■ EXTRACT TO READ
-*-*-
There was some good news this week from the Legislative Fiscal Bureau (LFB) relating to Medicaid and the potential expansion of BadgerCare. That news came on Tuesday when Senators John Erpenbach and Jennifer Shilling both released a Fiscal Bureau memo that re-estimates the potential savings from expanding BadgerCare eligibility. The new memo is very good news in two respects:
- First and most obviously, the memo indicates that expanding BadgerCare for adults up to 133% of the federal poverty level would cover an additional 83,000 adults, but would yield a net savings for the state of more than $1 billion over a six-year period – by taking advantage of increased federal funding available for states that expand Medicaid.
- Second, regardless of whether the state expands BadgerCare eligibility for adults, I think one can safely infer from the memo that a couple of developments over the past six months will yield substantial savings within Wisconsin’s Medicaid budget.
I’ll start first with the clear message from the memo about potential BadgerCare savings. If the expansion were to begin on January 1, 2016, the net savings for state taxpayers during the 2015-17 biennial budget period would be $323.5 million. Because that starting date is no longer a realistic option, the paper also lays out the projected fiscal effect of beginning expanded coverage a year later. Under either of those two options, Wisconsin would save an average of more than $15 million per month once the expansion took effect.
The fiscal argument for expansion is much stronger in Wisconsin than in other states because we have already partially expanded coverage for childless adults. By expanding eligibility a little more, Wisconsin would qualify for a much higher federal reimbursement rate (100% initially, gradually phasing down to 90%), instead of the current 58% federal match rate.
As I explained in a WI Budget Project blog post, the new savings estimates are somewhat lower than the LFB projections made about six months ago – primarily because the number of childless adults in BadgerCare is now about 10,000 below the previous estimate. Another significant factor is that a downturn in state income relative to other states will cause the federal share of Medicaid and BadgerCare costs to rise in Wisconsin, beginning in October 2016.
Regardless of whether state policymakers decide to expand BadgerCare at some future data, the lower-than-expected participation of childless adults should generate substantial savings, as will the increase next October in the federal share of Wisconsin’s Medicaid costs. That increase will yield a 0.36 percentage point reduction in the state share, and even though that might not sound like much, it amounts to almost a 1% reduction in the state share of Medicaid spending; and that’s a big deal.
In the short run, the recent developments that will yield Medicaid savings in Wisconsin’s may relieve some of the pressure for capturing the additional funding by expanding BadgerCare. But once we get into the next biennium and a host of other fiscal challenges confront Wisconsin, state policymakers will need to take another look at the huge savings (nearly $400 million in 2017-19) that could be realized by expanding BadgerCare, as well as the very substantial benefits for low-income working adults and for reducing uncompensated care in our state.
-*-*-
■ PROVIDED MATERIAL
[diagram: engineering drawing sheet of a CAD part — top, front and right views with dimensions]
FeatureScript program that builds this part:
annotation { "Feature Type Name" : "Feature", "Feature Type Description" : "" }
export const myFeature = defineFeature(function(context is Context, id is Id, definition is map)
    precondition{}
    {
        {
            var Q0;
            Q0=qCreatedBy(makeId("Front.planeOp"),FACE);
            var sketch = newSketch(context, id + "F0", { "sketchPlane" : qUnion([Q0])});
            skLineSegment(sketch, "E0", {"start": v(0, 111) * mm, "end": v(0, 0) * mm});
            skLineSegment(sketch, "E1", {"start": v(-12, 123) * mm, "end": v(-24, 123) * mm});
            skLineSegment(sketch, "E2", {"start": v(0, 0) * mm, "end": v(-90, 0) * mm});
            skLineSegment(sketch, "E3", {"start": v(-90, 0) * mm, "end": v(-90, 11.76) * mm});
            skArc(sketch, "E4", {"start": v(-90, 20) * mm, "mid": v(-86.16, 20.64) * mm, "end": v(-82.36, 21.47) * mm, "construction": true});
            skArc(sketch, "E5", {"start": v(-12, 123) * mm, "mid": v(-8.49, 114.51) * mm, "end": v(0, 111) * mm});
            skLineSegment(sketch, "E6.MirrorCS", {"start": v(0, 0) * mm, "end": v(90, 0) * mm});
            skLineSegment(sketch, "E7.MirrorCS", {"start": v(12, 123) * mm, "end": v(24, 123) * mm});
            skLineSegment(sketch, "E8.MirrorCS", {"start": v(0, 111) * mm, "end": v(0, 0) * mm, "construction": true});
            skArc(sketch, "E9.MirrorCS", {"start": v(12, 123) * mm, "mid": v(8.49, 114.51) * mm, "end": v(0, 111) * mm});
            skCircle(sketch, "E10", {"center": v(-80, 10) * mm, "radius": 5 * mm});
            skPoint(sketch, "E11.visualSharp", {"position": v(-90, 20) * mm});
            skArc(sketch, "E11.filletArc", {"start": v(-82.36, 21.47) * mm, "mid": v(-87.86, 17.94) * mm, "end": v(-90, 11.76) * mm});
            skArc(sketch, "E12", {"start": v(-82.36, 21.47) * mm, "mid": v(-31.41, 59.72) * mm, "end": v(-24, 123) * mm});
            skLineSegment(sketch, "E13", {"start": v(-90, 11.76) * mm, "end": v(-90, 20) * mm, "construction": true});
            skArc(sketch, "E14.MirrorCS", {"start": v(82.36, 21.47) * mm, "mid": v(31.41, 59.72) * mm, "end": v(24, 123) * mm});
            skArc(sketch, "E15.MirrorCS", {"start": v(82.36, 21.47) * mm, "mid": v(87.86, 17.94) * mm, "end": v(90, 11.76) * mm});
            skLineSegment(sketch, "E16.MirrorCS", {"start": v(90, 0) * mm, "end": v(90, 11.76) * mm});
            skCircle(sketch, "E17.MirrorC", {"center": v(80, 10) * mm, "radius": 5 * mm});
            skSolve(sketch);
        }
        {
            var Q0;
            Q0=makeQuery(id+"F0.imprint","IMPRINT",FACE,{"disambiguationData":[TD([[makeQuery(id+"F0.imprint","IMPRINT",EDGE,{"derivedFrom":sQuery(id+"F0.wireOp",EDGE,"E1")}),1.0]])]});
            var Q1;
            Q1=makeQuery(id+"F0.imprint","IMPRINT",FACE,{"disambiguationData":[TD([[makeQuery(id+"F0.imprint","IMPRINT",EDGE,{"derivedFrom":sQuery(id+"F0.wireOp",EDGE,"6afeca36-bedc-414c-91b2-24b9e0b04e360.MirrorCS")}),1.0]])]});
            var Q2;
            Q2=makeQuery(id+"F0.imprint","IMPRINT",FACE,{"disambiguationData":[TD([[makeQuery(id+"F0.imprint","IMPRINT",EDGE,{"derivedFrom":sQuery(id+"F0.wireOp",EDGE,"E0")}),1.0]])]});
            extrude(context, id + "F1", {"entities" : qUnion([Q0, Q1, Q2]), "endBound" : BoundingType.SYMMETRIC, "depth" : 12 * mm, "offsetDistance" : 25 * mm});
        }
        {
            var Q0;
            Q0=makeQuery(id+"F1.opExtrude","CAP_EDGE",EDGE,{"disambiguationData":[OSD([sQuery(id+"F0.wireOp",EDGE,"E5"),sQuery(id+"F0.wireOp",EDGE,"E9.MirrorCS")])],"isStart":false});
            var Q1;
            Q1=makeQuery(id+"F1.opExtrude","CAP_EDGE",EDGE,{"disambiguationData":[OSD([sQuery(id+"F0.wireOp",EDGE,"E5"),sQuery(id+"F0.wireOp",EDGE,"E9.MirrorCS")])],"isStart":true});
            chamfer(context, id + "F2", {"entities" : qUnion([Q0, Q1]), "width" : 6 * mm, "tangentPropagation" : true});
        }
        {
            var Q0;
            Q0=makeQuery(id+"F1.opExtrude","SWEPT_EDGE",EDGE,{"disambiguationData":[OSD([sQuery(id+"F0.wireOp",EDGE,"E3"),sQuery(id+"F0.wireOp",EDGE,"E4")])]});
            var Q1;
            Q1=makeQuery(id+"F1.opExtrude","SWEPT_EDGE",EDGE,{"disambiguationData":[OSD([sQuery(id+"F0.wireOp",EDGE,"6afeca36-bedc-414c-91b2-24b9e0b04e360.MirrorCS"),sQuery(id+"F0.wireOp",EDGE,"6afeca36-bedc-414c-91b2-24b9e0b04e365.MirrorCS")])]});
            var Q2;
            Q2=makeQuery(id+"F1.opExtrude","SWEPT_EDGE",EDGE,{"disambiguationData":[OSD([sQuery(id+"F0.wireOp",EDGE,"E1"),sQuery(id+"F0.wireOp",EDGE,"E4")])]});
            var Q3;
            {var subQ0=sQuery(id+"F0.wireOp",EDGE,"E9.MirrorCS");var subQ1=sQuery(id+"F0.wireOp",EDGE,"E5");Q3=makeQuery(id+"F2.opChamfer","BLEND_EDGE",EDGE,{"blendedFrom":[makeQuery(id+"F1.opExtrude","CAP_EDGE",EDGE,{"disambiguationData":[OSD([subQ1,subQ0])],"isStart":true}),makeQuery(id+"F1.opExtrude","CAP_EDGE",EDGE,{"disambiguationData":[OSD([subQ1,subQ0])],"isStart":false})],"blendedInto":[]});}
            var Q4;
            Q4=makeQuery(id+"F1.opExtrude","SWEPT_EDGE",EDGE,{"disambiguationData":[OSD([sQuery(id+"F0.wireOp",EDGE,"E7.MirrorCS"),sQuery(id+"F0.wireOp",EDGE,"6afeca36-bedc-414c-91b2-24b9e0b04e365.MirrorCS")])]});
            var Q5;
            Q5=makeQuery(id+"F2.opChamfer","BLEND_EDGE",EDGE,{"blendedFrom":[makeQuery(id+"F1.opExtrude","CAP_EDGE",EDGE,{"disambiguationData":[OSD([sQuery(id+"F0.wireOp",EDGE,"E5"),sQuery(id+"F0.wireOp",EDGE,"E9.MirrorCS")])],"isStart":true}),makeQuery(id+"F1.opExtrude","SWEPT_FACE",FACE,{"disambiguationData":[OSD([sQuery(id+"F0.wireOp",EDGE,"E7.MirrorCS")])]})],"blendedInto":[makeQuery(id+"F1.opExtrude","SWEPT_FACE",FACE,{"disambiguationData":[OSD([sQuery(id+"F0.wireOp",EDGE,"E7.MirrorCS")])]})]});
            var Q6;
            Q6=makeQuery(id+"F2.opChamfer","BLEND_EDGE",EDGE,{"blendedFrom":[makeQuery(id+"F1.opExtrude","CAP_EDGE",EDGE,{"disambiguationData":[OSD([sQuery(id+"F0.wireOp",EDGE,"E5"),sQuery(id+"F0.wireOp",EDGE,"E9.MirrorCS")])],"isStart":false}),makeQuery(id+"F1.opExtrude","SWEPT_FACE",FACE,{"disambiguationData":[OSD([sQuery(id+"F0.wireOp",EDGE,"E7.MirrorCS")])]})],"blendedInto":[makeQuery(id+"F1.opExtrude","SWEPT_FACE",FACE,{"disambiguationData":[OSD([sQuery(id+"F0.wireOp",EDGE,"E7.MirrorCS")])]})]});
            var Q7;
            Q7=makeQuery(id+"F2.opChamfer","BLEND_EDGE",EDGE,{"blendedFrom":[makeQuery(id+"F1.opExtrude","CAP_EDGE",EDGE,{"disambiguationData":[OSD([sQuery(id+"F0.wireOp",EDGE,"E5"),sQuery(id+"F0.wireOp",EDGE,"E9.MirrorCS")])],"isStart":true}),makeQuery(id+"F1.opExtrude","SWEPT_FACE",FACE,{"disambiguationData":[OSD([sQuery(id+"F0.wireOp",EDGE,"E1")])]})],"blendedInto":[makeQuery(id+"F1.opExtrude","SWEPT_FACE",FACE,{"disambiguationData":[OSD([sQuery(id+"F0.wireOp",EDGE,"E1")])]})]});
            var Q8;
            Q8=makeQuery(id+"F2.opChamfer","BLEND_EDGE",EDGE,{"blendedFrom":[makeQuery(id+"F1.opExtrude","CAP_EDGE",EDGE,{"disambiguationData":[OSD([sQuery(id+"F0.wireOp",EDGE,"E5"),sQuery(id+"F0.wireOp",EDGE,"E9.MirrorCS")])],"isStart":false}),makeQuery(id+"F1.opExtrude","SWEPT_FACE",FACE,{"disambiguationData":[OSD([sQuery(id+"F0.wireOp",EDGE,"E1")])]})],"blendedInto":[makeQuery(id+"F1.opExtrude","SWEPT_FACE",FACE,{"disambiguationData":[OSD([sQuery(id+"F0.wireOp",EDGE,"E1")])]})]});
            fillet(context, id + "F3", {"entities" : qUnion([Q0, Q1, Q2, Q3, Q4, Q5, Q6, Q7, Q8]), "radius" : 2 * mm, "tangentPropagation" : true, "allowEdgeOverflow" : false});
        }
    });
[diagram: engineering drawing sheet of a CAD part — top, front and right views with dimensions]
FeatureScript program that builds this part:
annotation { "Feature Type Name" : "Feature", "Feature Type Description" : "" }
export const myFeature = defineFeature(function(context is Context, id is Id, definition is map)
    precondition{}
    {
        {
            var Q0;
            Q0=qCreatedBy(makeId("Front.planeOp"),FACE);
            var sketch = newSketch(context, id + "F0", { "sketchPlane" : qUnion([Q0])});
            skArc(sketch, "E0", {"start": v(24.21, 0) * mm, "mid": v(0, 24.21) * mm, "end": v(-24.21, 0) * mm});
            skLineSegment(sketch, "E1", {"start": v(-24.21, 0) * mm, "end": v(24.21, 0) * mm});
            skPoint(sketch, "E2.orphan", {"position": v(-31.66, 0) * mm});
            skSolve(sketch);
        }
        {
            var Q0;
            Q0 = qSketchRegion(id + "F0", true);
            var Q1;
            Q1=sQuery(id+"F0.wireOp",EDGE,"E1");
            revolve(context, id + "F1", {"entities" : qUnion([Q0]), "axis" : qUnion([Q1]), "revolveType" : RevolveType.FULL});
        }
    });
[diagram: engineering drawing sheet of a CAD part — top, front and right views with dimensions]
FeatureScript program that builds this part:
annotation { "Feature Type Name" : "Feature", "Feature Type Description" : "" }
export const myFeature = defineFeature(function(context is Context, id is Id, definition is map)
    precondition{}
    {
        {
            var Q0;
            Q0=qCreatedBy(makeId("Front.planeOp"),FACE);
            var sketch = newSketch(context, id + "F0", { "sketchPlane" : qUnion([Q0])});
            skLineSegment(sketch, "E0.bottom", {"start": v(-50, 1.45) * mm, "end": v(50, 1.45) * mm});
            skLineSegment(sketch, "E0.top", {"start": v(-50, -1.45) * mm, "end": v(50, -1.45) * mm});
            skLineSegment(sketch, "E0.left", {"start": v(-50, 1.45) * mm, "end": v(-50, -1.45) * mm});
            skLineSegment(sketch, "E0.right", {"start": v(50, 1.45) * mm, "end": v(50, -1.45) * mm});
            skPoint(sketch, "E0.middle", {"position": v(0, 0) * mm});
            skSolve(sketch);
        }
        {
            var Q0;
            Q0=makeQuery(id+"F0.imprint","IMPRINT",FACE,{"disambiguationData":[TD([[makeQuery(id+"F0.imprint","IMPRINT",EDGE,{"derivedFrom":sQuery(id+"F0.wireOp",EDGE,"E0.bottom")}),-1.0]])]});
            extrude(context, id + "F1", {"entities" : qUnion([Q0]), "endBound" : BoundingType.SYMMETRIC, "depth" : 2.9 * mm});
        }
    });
-*-*-
■ QUESTIONS TO ANSWER
• 1. Summarize the BadgerCare article in two sentences.
• 2. Please reproduce the passage of the BadgerCare article between "There was some" and "that expand Medicaid.", inclusive.

■ ANSWERS TO THE EXERCISES
• 1. A Legislative Fiscal Bureau memo estimates that expanding BadgerCare for adults up to 133% of the federal poverty level would cover an additional 83,000 adults and save the state more than $1 billion over six years by drawing on increased federal funding. Even without expansion, lower-than-expected participation of childless adults and a rise in the federal share of Medicaid costs beginning in October 2016 should produce substantial Medicaid savings for Wisconsin.

• 2.
There was some good news this week from the Legislative Fiscal Bureau (LFB) relating to Medicaid and the potential expansion of BadgerCare. That news came on Tuesday when Senators John Erpenbach and Jennifer Shilling both released a Fiscal Bureau memo that re-estimates the potential savings from expanding BadgerCare eligibility. The new memo is very good news in two respects:
- First and most obviously, the memo indicates that expanding BadgerCare for adults up to 133% of the federal poverty level would cover an additional 83,000 adults, but would yield a net savings for the state of more than $1 billion over a six-year period – by taking advantage of increased federal funding available for states that expand Medicaid.